Человеческая жизнь бессмысленна и враждебна Природе. У нее должен быть
конец..."
"Замолчи! - потребовал Яковлев. - Ты рассуждаешь, как мизантроп. Стыдно,
брат!"
"Убить его надо, - помолчав, заявил Яковлев. - Да, да! Не удивляйся. Но
не мы должны это сделать, не ты и я, а народ. Объясняю почему: если мы убьем
Режиссера, народ не успокоится. Сами мы, пока Режиссер жив, тоже не успокоим
народ. Лишь убрав Режиссера, народ осознает гибельность вражды. Помнишь,
распяли Христа и не приняли жизнь вечную. Дураки, конечно. Теперь надо
распять Режиссера и не принять смерть вечную... Логично? Логично, - сам себе
ответил Яковлев. - Даже более логично, чем ты думаешь: не примем одно,
отвергнем и другое - обойдемся без милости небес, устроим свою жизнь сами,
ведь мы свободные и гордые существа.

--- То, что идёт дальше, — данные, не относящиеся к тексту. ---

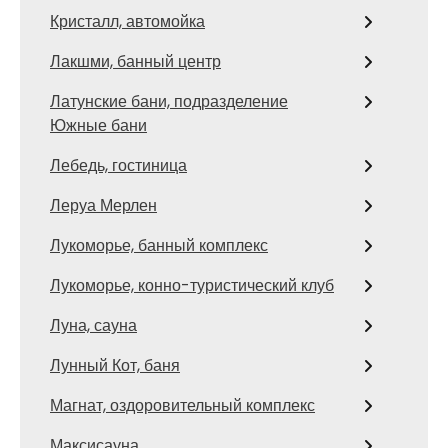
Кристалл, автомойка
Лакшми, банный центр
Латунские бани, подразделение
Южные бани
Лебедь, гостиница
Леруа Мерлен
Лукоморье, банный комплекс
Лукоморье, конно-туристический клуб
Луна, сауна
Лунный Кот, баня
Магнат, оздоровительный комплекс
Максисауна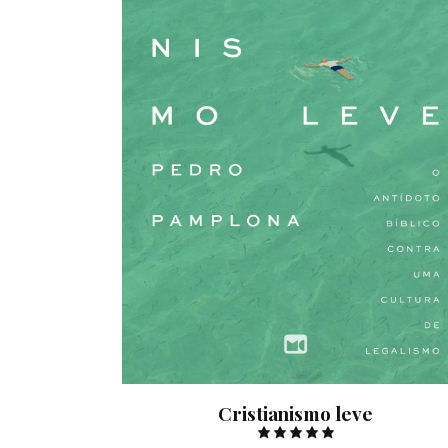
Cristianismo leve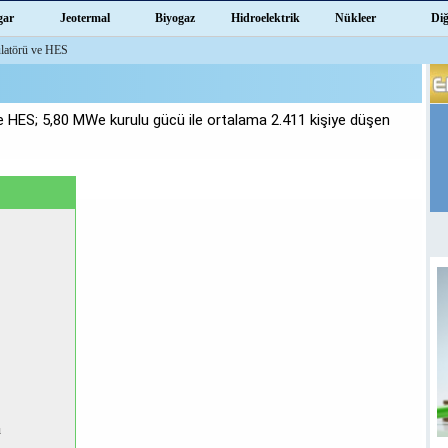
gar
Jeotermal
Biyogaz
Hidroelektrik
Nükleer
Di
latörü ve HES
HES; 5,80 MWe kurulu gücü ile ortalama 2.411 kişiye düşen
u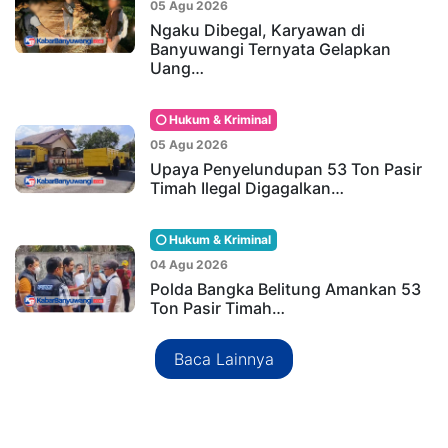
05 Agu 2026
Ngaku Dibegal, Karyawan di
Banyuwangi Ternyata Gelapkan
Uang…
Hukum & Kriminal
05 Agu 2026
Upaya Penyelundupan 53 Ton Pasir
Timah Ilegal Digagalkan…
Hukum & Kriminal
04 Agu 2026
Polda Bangka Belitung Amankan 53
Ton Pasir Timah…
Baca Lainnya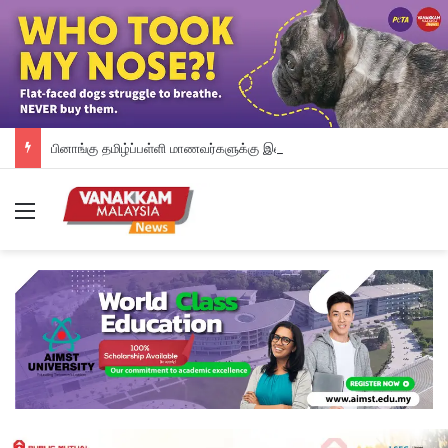
பினாங்கு தமிழ்ப்பள்ளி மாணவர்களுக்கு இலவச டேப்லெட்கள்; 28 பள்ளிகளில் புதிய டிஜிட்டல் கல்வி முயற்சி
Menu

Понимаешь?"
Почистили вдвоем картошку, поджарили ее на сале, ели с солеными огурцами.
Пригласили на ужин Рудольфа - Яковлев настоял. Лукашевский хотел разложить
картошку по тарелочкам, но" Рудольф сказал, что любит есть картошку прямо из
сковородки. В итоге он едва ли не один съел всю картошку, потому что ни Петр
Петрович, ни Яковлев не поспевали за ним: такой хороший был у него аппетит.
"Слушай, Рудольф, - сказал Яковлев, когда Петр Петрович разливал чай. - А
смог бы ты убить человека, заведомого преступника, который лично тебе ничего
плохого не сделал?"
"Запросто, - не задумываясь ответил Рудольф. - Преступники, отступники,
заступники - все они шваль. Всех их надо к стенке, чтоб не путались под
ногами".
"Под ногами у кого?" - спросил Лукашевский.

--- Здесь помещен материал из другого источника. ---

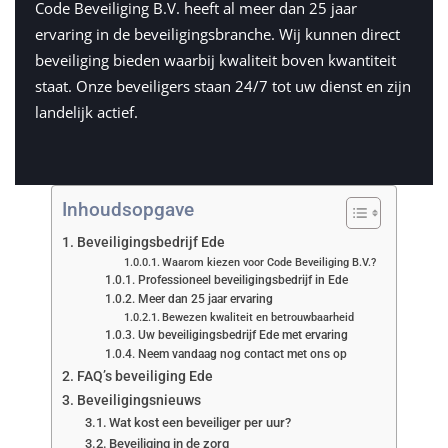
Code Beveiliging B.V. heeft al meer dan 25 jaar
ervaring in de beveiligingsbranche. Wij kunnen direct
beveiliging bieden waarbij kwaliteit boven kwantiteit
staat. Onze beveiligers staan 24/7 tot uw dienst en zijn
landelijk actief.
Inhoudsopgave
Beveiligingsbedrijf Ede
Waarom kiezen voor Code Beveiliging B.V.?
Professioneel beveiligingsbedrijf in Ede
Meer dan 25 jaar ervaring
Bewezen kwaliteit en betrouwbaarheid
Uw beveiligingsbedrijf Ede met ervaring
Neem vandaag nog contact met ons op
FAQ’s beveiliging Ede
Beveiligingsnieuws
Wat kost een beveiliger per uur?
Beveiliging in de zorg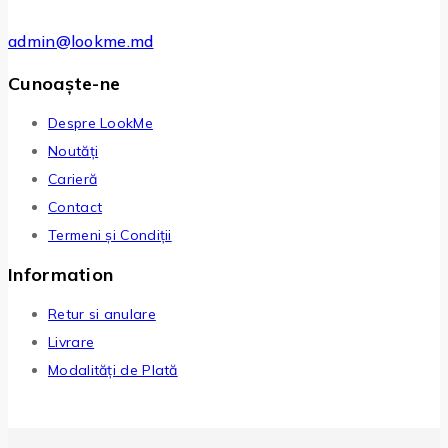
admin@lookme.md
Cunoaște-ne
Despre LookMe
Noutăți
Carieră
Contact
Termeni și Condiții
Information
Retur si anulare
Livrare
Modalități de Plată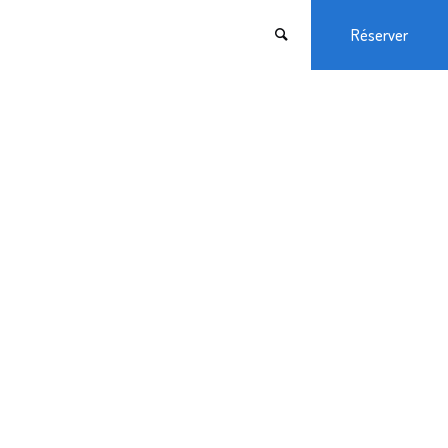
Réserver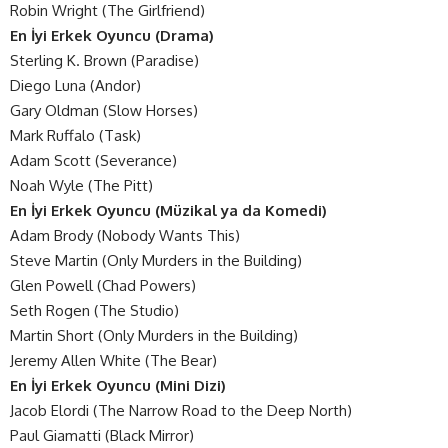
Robin Wright (The Girlfriend)
En İyi Erkek Oyuncu (Drama)
Sterling K. Brown (Paradise)
Diego Luna (Andor)
Gary Oldman (Slow Horses)
Mark Ruffalo (Task)
Adam Scott (Severance)
Noah Wyle (The Pitt)
En İyi Erkek Oyuncu (Müzikal ya da Komedi)
Adam Brody (Nobody Wants This)
Steve Martin (Only Murders in the Building)
Glen Powell (Chad Powers)
Seth Rogen (The Studio)
Martin Short (Only Murders in the Building)
Jeremy Allen White (The Bear)
En İyi Erkek Oyuncu (Mini Dizi)
Jacob Elordi (The Narrow Road to the Deep North)
Paul Giamatti (Black Mirror)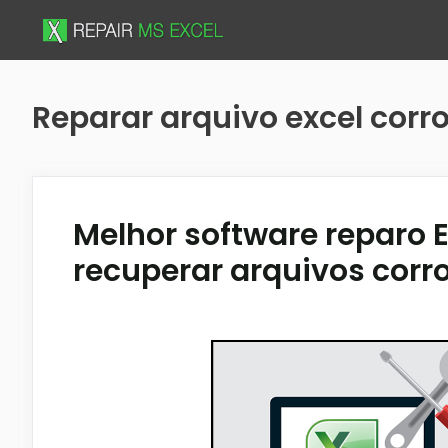
Skip
to
content
Reparar arquivo excel cor
Melhor software reparo E
recuperar arquivos corr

"У честного трудового народа, - ответил Рудольф. - Разве не так? Но
почему вы меня спросили об этом? - повернулся он к Яковлеву. - Есть задача?"

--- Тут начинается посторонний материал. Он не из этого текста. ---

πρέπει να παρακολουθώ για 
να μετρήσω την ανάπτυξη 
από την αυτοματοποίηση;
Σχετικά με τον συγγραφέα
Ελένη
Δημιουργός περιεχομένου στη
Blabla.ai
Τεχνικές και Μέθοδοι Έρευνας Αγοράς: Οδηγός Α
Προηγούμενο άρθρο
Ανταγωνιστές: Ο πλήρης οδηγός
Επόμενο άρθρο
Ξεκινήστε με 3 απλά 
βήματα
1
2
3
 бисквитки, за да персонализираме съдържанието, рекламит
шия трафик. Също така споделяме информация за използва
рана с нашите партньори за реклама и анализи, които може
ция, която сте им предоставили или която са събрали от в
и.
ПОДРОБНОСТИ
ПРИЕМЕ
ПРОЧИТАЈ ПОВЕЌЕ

"Есть, - кивнул головой Яковлев. - Задача есть, решения нет".
"Поручите мне", - сказал Рудольф.
Яковлев посмотрел на Лукашевского, как бы спрашивая, стоил ли посвящать
Рудольфа в дело, которое они недавно обсуждали.
"Сергей Яковлевич развлекается, - сказал для Рудольфа и вместе с тем для
Яковлева, Лукашевский. - Он изучает твой характер. От безделья, как ты
понимаешь. Все мы здесь узники безделья".